Once the pictures are set aside, copy the data below exactly as it stands.

#### [SUPPLIED DATA]
===

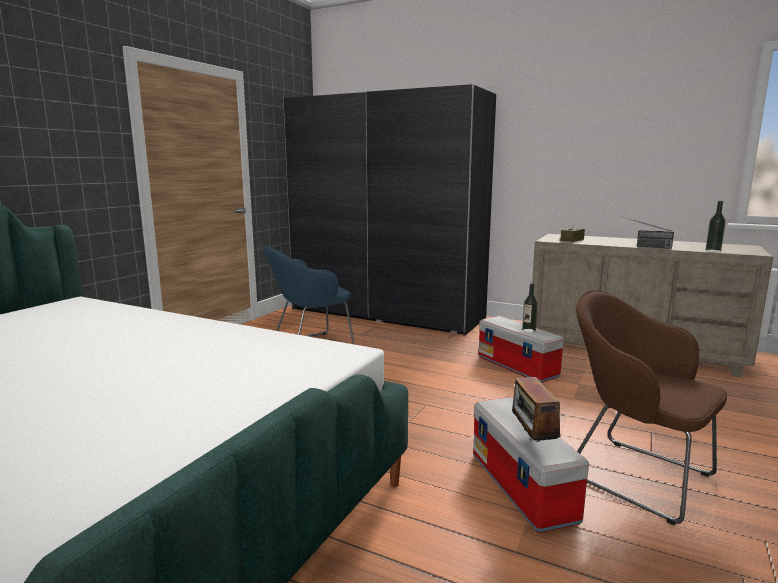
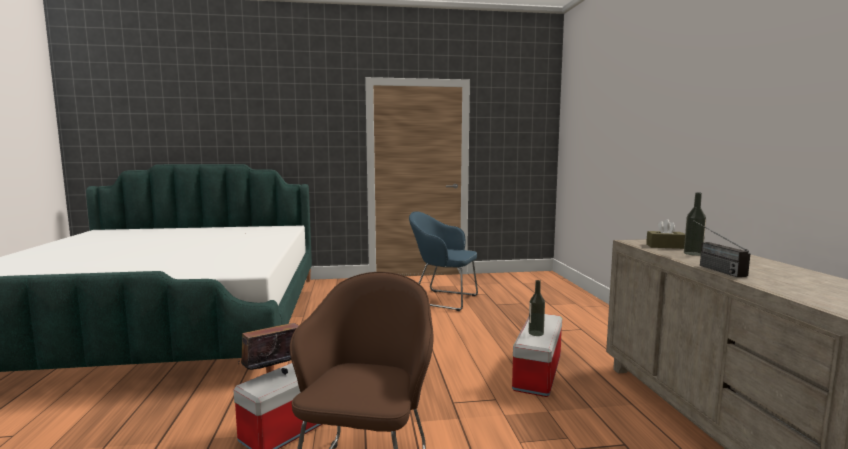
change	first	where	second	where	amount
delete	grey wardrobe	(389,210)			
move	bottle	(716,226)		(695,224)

===

#### [ANSWER SECTION]
change	first	where	second	where	amount
delete	grey wardrobe	(389,210)			
move	bottle	(716,226)		(695,224)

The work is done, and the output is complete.